De ahí también que en muchas ocasiones se identificara con las deidades, aunque en general nunca recibió un culto personal en vida, salvo algunas excepciones como el monoteísmo que impuso Akenatón durante la Revolución de Amarna, y fue tratado como un elemento distintivo e intermedio.
Muy diferente es lo que ocurría cuando moría: al perecer, el faraón debía seguir todo un proceso introspectivo de paso del mundo de los vivos al Más Allá; un proceso regido por el Libro de los Muertos que conducía a la apoteosis del faraón, es decir, a su conversión en un dios.
Durante la época del Imperio Nuevo, se consolidan las bases de una casta sacerdotal permanente y especializada. En momentos anteriores, el sacerdocio no comportaba una dedicación exclusiva y sus funciones se limitaban a las de oficiar los ritos funerarios y poco más.

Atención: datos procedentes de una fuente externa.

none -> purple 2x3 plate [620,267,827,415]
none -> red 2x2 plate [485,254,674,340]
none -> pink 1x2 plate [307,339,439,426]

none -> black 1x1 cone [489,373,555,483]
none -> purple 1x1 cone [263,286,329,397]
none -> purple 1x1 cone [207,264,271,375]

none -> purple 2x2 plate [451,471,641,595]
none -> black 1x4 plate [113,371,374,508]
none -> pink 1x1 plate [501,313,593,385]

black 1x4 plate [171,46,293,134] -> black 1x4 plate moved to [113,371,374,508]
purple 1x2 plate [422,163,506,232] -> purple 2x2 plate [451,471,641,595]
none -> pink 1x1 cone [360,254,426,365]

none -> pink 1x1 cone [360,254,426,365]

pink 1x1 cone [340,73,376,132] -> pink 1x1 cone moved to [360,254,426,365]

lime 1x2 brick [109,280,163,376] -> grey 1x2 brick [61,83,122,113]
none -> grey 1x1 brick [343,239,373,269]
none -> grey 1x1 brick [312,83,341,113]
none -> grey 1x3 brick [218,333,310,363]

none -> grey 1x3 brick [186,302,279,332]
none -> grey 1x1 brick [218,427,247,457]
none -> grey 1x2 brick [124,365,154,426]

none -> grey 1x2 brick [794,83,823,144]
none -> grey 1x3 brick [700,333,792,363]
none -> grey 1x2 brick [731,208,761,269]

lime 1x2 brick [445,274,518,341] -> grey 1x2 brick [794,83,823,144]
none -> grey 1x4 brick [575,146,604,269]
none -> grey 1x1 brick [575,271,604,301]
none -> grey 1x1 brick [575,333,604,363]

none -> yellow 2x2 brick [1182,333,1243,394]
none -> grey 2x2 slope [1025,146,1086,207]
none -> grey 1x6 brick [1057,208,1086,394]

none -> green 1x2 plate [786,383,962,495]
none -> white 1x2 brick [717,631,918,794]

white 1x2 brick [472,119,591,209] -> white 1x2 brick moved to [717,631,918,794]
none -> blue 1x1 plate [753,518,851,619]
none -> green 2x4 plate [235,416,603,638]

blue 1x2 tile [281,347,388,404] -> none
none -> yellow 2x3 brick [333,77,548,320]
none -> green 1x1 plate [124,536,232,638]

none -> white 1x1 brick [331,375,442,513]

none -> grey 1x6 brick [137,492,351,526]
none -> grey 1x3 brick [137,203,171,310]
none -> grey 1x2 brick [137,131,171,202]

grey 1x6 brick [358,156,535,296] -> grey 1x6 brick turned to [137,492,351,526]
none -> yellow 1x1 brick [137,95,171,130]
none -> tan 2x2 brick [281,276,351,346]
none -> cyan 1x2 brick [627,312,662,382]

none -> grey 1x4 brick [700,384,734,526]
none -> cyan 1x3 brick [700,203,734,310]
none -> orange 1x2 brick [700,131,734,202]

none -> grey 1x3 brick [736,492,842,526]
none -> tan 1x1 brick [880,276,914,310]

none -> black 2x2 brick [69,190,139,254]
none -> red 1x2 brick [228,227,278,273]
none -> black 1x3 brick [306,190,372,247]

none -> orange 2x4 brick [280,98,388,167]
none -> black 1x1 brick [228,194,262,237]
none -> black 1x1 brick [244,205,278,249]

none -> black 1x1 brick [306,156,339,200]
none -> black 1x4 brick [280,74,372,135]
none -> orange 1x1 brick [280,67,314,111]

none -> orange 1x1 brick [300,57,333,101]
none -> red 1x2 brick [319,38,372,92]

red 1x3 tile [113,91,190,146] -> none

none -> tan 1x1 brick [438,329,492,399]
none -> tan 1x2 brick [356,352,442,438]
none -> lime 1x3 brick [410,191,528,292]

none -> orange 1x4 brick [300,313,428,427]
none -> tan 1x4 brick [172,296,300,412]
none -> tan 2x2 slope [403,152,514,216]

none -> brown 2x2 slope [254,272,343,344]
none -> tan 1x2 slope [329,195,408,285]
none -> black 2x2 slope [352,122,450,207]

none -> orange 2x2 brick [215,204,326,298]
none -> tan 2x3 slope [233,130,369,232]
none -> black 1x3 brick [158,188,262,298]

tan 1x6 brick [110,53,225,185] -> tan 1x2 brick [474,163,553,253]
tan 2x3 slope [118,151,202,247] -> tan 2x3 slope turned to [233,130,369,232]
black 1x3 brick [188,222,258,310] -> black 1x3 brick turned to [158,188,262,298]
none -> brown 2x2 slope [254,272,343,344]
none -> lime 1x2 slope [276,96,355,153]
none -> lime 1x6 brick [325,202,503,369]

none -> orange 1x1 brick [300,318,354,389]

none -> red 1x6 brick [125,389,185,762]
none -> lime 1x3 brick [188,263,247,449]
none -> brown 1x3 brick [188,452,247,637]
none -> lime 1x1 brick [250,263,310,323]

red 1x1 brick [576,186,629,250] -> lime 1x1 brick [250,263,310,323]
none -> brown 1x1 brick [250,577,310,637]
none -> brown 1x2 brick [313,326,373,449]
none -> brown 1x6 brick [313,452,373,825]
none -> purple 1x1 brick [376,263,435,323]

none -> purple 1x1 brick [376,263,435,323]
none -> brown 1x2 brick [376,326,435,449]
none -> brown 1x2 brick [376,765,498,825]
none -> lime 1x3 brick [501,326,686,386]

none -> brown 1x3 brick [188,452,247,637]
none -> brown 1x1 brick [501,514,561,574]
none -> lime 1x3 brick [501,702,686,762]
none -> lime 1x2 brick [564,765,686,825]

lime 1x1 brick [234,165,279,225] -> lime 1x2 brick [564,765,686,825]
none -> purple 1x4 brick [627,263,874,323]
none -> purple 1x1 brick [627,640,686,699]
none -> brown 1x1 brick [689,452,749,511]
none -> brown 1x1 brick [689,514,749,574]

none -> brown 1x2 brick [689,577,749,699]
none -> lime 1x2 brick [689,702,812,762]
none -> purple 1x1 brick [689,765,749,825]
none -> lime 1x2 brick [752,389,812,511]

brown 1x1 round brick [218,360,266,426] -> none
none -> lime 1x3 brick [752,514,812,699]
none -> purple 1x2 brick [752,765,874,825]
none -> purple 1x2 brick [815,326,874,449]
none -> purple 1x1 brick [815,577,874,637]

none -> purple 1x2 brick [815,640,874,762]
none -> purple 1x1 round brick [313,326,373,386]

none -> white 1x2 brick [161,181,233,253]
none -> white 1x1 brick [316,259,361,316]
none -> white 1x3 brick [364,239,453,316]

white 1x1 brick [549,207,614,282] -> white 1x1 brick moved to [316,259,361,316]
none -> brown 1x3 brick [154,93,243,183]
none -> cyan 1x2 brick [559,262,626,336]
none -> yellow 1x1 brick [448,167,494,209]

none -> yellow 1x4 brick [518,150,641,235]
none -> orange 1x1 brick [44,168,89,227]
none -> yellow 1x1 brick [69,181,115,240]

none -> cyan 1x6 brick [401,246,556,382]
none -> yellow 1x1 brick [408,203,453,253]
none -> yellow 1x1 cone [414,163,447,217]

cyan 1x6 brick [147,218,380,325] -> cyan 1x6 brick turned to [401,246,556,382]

Pero a partir de la dinastía XVIII, la época de apogeo en la construcción de templos, renace como un grupo social cohesionado y jerarquizado, cuyos privilegios solían transmitirse de padres a hijos, aunque el faraón siempre tenía la última palabra en la designación de sus oficiantes.
En los templos, las necesidades básicas del culto las satisfacían todo tipo de oficiantes, especialistas en ritos, lectores, escribas, e incluso artistas que inmortalizaran los acontecimientos. A la cabeza se encontraba el sacerdote de Amón, que encabezaba una plantilla numerosa a su cargo.
Existían también reglas de comportamiento y pautas de pureza, aunque no eran tan estrictas como en otras sociedades como la mesopotámica.